Autor: Boris Kagarlitsky*
Fuente: La Haine
*Sociólogo ruso. Fundador del Frente Popular de Moscú. Director del Instituto para el Estudio de la Globalización de Moscú. Realizó, invitado por IADE, el seminario “La experiencia histórica de la URSS vista desde adentro”, en agosto de 1999.
El hecho no deja de tener su lógica: no tendría sentido que el pueblo británico se quedara de brazos cruzados viendo cómo un exilado político residente en Inglaterra es liquidado. Scotland Yard ha confirmado que Alexander Litvinenko, un antiguo oficial de la KGB al que hace menos de un mes le fue concedida la nacionalidad británica, fue envenenado. Murió el pasado viernes 24 de noviembre.

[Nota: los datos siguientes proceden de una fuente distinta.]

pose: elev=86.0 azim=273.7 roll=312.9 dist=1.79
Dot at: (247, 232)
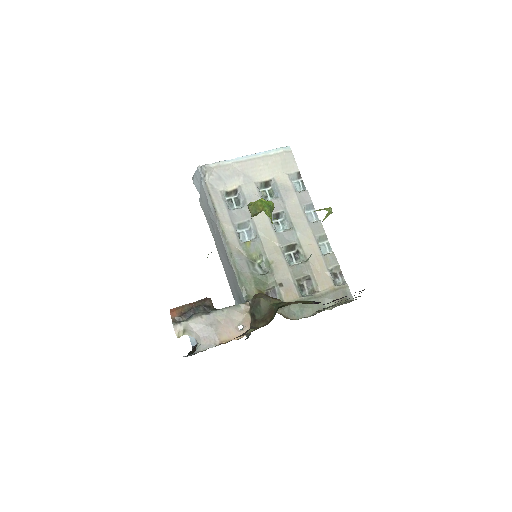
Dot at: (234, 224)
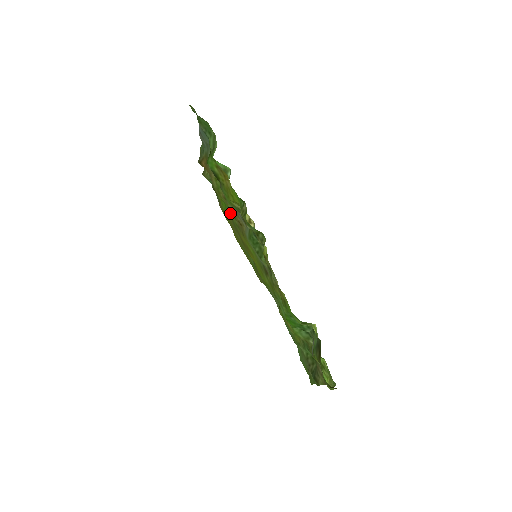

El jefe de Litvinenko –o, por lo menos, su protector en Londres—, Boris Berezovsky, un oligarca perteneciente a la oposición al régimen de Putin, se ha apresurado a señalar al principal sospechoso del asesinato: el presidente ruso Vladimir Putin. Asimismo, la muerte de Litvinenko parece estar conectada con el asesinato de Anna Politkovskaya, lo que hace del conjunto de la trama un asunto mucho más retorcido. Los investigadores creen que el antiguo agente de la KGB fue envenenado en un restaurante japonés en el que se reunió con un periodista italiano que supuestamente poseía información concerniente al caso Politkovskaya. Tras ser interrogado por detectives británicos, el periodista, temeroso por su vida, se puso a salvo en Italia.
El conjunto del caso, pues, bien podría servir como trama para una novela de intriga política. Y la cuestión es que las normas del género establecen que, de tirarse de los hilos, la evidencia no haría más que conducir a lo más alto de las jerarquías de poder. El número de víctimas aumentará a medida que la investigación prosiga, pero, a largo plazo, y pese a que las cosas estén más claras que el agua, no se presentarán cargos contra nadie.
Litvinenko había acusado al Kremlin y a las agencias de la inteligencia rusa de allanar el camino de Putin hacia el poder haciendo saltar por los aires edificios residenciales moscovitas para, posteriormente, echarle las culpas a los rebeldes chechenos. Algunos de los argumentos esgrimidos por Litvinenko resultaban realmente convincentes; otros, no lo suficiente. Sea como fuere, el caso de las explosiones de edificios en Moscú nunca se resolverá, del mismo modo que nunca se revelará la historia real del ataque terrorista a Estados Unidos el 11 de septiembre de 2001 o del asesinato de John Kennedy, entre otros muchos casos de alta relevancia.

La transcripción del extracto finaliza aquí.